• _What to produce_
Starting at the line that contains "collection date: 1958-10-08" and ending at the last line, write those lines out again, switching "locality" to "site" and leaving everything else unchanged.

• _Records provided_
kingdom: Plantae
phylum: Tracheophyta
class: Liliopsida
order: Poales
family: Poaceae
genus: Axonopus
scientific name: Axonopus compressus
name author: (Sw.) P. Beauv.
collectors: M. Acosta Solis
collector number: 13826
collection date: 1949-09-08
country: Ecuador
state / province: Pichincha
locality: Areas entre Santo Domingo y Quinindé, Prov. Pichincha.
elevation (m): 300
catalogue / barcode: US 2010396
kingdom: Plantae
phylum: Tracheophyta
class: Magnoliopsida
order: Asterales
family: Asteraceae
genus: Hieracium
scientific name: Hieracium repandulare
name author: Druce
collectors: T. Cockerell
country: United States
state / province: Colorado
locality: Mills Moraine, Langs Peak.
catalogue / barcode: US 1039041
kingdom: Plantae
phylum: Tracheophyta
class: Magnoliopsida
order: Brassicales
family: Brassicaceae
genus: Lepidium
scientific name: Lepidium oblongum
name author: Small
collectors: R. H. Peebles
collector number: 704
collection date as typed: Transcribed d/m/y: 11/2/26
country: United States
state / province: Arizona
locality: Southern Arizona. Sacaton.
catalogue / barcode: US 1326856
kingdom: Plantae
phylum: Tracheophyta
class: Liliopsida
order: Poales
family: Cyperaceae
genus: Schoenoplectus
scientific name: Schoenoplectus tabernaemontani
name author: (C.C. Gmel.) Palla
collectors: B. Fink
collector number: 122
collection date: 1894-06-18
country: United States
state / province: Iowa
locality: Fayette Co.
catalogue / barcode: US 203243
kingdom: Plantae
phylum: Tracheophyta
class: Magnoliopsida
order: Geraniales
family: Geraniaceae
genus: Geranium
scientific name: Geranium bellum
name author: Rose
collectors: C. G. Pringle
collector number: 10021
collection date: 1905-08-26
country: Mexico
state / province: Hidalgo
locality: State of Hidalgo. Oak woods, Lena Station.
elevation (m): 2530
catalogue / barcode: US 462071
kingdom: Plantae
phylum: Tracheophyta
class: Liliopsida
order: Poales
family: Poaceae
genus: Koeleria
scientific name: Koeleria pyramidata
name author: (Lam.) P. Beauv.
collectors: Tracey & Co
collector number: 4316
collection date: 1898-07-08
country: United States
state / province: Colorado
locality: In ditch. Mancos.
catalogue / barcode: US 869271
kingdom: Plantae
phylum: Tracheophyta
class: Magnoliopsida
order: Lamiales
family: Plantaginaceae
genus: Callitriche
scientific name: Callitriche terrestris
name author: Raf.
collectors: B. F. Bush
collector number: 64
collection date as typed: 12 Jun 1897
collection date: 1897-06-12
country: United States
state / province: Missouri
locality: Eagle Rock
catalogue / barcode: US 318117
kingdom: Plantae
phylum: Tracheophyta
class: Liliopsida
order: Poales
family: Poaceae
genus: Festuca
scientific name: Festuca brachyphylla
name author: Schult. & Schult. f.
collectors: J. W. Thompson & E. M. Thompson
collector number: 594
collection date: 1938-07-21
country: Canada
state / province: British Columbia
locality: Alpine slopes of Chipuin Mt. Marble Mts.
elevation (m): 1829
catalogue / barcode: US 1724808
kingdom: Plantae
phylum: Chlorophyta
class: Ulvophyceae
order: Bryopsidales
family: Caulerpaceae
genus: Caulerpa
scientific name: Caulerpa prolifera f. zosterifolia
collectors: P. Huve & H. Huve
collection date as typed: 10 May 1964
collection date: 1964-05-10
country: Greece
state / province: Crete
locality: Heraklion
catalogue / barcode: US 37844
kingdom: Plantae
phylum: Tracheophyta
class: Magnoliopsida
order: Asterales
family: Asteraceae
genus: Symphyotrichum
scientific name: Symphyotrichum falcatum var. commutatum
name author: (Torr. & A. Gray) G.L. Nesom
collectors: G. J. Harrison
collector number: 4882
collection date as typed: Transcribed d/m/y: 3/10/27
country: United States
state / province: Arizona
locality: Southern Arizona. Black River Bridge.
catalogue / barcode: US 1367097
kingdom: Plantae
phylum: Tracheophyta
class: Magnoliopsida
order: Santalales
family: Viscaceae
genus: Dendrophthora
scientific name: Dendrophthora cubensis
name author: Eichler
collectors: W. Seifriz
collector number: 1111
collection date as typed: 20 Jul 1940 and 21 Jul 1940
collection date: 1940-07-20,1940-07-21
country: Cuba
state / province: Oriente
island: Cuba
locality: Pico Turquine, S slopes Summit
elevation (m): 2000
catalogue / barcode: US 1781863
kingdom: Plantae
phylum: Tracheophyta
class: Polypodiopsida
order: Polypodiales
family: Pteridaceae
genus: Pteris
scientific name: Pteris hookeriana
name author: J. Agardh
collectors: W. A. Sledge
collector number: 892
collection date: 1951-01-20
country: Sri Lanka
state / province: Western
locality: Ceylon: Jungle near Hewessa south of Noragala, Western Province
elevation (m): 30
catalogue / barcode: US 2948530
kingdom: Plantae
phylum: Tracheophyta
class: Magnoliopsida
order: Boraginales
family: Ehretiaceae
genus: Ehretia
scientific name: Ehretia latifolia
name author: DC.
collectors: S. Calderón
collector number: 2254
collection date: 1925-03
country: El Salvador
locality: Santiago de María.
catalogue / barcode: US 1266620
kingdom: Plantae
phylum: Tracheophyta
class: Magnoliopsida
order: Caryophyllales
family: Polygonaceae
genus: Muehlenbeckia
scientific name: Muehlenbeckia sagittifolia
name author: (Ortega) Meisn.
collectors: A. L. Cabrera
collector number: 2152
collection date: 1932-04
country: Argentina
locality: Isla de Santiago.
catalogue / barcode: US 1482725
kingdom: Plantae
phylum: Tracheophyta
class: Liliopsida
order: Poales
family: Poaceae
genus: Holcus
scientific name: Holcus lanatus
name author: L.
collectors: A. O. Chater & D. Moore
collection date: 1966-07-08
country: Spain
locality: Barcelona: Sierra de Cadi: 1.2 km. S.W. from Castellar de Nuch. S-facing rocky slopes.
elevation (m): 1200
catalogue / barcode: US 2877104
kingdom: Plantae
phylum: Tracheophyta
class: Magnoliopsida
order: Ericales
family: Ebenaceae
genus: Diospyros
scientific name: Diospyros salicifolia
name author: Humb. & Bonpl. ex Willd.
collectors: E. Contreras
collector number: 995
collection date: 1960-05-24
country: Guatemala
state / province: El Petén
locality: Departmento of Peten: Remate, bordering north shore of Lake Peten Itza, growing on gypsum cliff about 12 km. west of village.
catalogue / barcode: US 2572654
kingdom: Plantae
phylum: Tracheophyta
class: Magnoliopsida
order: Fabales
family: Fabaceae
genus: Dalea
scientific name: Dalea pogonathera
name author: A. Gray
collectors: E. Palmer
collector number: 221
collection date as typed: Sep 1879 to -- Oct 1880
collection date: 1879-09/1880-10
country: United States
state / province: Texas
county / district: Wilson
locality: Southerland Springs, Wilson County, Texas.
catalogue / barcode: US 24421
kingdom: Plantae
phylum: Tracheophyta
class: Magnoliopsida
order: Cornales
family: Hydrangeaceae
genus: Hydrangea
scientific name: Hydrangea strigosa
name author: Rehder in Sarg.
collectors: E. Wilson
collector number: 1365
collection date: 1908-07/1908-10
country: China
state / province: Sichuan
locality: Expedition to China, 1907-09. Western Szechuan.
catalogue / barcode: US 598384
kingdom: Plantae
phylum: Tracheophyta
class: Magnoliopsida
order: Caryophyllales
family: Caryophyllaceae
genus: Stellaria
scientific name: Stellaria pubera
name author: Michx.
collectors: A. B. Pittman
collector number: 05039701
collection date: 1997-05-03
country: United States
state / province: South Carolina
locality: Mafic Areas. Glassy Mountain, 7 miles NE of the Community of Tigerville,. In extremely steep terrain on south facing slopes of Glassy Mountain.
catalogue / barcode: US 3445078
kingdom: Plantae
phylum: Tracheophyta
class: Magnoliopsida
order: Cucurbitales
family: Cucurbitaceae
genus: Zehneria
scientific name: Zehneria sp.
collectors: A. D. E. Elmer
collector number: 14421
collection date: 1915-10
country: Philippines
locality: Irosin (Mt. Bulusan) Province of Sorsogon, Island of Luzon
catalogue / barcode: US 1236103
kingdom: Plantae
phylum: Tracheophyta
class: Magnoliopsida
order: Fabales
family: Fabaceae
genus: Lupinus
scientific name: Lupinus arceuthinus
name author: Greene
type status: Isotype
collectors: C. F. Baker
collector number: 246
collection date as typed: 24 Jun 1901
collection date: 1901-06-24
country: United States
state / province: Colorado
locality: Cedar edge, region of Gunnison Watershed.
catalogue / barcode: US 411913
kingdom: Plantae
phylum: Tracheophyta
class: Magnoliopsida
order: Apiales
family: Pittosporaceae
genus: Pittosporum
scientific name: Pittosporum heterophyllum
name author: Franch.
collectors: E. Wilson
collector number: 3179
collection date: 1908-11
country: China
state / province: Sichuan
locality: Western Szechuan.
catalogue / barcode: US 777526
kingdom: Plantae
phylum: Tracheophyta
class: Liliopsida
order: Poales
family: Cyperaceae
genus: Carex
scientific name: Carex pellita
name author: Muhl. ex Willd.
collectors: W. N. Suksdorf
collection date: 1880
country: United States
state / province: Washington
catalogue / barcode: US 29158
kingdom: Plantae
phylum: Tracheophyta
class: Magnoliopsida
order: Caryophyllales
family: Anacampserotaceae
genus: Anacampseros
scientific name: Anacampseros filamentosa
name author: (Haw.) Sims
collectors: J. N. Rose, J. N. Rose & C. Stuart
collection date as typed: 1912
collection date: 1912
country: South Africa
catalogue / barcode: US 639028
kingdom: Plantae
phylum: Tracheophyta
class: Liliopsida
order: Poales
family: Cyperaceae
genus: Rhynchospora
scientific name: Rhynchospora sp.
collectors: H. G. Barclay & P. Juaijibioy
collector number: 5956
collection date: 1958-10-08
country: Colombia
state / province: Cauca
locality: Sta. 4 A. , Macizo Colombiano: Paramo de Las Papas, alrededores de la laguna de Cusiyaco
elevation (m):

• _Correct response_
collection date: 1958-10-08
country: Colombia
state / province: Cauca
site: Sta. 4 A. , Macizo Colombiano: Paramo de Las Papas, alrededores de la laguna de Cusiyaco
elevation (m):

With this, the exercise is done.